Increased Dose Intensity of the High-Dose Chemotherapy Preparative Regimen: Since more treatment kills more cancer cells, increasing the intensity of treatment delivered can be accomplished by utilizing high doses of anti-cancer therapies or by delivering more than 1 cycle of high-dose treatment prior to stem cell infusion. While increasing the intensity of treatment may kill more cancer cells, this approach may also damage normal cells and increase the toxicity or side effects.
Monoclonal Antibodies: Another approach is to deliver additional treatment directed specifically to the lymphoma cells and avoid harming the normal cells. Monoclonal antibodies are a treatment that can locate cancer cells and kill them directly or stimulate the immune system to attack them. Rituxan® is the first monoclonal antibody approved for the treatment of B-cell lymphomas. It can be administered during or after high-dose chemotherapy and is being evaluated to determine whether the combination can improve cure rates. Monoclonal antibodies can also be linked to other anti-cancer toxins or radiation to deliver additional anti-cancer treatment. These strategies are being evaluated in patients with lymphoma.
Minimal Residual Disease: Following treatment with high-dose chemotherapy, more patients achieve a complete remission (complete disappearance of the cancer) than those treated with conventional doses. Unfortunately, many patients in remission still experience a relapse of their cancer. This is because not all of the cancer cells were destroyed. Doctors refer to this as a state of "minimal residual disease.” Many doctors believe that applying additional cancer treatments during the post-transplant recovery period when only a few cancer cells remain represents the best opportunity to completely eradicate the cancer and prevent the cancer from returning.
Maintenance Chemotherapy: The administration of relatively low doses of chemotherapeutic drugs after an autologous transplant could delay time to progression or prevent relapses. New drugs are constantly being evaluated in the conventional treatment of patients with lymphoma and could be used after high-dose chemotherapy with autologous stem cell support.
Vaccines: Vaccines are being actively investigated, but this therapy is currently limited by the fact that a unique vaccine has to be developed for each specific patient.

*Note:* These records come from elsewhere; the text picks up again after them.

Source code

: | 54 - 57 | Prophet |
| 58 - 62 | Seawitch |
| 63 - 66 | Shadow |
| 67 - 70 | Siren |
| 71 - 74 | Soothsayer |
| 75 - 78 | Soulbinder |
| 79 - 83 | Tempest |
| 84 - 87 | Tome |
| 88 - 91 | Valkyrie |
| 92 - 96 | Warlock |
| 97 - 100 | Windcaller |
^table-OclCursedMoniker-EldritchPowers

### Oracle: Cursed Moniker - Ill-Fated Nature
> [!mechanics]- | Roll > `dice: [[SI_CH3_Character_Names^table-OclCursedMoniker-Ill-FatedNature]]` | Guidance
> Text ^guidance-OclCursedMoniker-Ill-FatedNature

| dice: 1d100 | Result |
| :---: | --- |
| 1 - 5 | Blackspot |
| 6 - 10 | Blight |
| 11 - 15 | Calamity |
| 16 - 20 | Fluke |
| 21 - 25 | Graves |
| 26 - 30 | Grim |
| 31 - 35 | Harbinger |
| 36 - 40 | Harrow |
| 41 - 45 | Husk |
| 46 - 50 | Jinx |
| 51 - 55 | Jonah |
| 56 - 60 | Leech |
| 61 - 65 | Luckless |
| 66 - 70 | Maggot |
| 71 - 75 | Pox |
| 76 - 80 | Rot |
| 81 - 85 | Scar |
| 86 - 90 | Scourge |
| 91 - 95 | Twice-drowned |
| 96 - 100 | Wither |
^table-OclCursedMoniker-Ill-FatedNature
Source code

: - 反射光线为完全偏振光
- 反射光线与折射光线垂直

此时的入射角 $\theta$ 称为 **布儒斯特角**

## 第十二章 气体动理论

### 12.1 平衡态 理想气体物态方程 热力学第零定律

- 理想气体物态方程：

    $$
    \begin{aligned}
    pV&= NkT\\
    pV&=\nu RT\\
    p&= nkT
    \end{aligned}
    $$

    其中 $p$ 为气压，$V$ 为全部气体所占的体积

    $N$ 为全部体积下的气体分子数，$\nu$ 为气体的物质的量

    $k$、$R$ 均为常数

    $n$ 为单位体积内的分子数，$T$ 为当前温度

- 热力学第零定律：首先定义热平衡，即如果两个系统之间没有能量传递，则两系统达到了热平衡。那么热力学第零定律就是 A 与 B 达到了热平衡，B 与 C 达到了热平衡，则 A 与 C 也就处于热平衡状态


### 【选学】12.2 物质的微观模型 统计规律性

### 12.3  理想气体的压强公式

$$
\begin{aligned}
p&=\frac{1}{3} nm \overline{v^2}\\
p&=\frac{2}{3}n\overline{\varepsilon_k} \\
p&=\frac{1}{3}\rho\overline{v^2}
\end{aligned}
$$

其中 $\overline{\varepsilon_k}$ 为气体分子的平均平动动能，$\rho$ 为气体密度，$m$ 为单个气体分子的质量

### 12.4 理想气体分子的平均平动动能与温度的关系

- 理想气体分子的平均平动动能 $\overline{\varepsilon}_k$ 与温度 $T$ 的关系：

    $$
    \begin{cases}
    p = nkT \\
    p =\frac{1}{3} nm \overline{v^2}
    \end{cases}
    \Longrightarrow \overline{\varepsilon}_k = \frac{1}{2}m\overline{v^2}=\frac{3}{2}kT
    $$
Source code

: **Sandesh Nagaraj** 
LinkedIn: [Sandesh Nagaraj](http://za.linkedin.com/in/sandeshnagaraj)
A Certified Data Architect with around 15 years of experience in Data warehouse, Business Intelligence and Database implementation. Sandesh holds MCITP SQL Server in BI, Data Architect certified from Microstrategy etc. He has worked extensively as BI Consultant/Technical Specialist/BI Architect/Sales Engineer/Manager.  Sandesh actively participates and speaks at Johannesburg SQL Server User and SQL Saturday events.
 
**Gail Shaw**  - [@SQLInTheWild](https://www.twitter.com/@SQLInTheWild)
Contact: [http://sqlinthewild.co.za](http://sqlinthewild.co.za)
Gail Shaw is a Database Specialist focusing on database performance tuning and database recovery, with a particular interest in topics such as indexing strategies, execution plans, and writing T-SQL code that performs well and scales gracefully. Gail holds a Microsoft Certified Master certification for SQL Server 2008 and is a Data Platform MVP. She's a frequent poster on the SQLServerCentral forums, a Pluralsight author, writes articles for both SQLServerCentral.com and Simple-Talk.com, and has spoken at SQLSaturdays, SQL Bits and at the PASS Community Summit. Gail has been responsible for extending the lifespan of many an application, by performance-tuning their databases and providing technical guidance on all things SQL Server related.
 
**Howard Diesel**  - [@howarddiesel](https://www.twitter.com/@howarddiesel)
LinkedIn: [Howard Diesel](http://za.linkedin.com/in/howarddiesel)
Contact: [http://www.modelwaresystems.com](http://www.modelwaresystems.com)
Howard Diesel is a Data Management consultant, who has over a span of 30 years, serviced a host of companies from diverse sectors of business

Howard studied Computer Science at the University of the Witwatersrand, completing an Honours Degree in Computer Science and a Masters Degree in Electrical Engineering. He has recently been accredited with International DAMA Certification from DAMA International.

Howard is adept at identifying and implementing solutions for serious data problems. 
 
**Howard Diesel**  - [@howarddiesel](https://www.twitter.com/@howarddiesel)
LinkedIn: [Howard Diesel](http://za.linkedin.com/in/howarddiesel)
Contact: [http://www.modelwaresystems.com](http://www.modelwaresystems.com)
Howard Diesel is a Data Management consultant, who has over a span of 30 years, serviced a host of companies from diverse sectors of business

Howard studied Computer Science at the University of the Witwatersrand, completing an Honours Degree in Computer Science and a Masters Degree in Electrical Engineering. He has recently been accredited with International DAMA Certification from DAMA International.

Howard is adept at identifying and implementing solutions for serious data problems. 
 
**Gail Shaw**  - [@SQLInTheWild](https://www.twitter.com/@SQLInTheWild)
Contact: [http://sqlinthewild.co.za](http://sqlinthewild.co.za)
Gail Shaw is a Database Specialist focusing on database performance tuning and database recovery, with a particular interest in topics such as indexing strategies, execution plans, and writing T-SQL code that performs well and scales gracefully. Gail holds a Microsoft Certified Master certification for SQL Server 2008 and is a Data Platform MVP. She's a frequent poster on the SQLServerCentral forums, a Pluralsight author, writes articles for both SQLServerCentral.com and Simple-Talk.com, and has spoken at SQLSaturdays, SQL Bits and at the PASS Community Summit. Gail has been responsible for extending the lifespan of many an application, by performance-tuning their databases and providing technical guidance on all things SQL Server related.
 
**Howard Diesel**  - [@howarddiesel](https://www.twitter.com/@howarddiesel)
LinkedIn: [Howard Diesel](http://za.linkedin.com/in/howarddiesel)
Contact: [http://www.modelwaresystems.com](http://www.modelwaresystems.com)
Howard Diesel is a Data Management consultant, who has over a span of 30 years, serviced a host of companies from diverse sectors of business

Biological Modifier Therapy: Biologic response modifiers are naturally occurring or synthesized substances that direct, facilitate or enhance the body's normal immune defenses. Biologic response modifiers include interferons, interleukins and monoclonal antibodies. In an attempt to improve survival rates, these and other agents are being evaluated in the post-transplant period.
Early Aggressive Treatment: Early use of high-dose chemotherapy treatment for patients at high risk of treatment failure is an important strategy to improve cure of patients with lymphoma. Patients treated with high-dose chemotherapy and autologous stem cell transplantation as part of initial therapy have fewer side effects compared to patients who receive high-dose chemotherapy as a "treatment of last resort". Significant toxicity of high-dose chemotherapy is no greater than conventional chemotherapy when used early.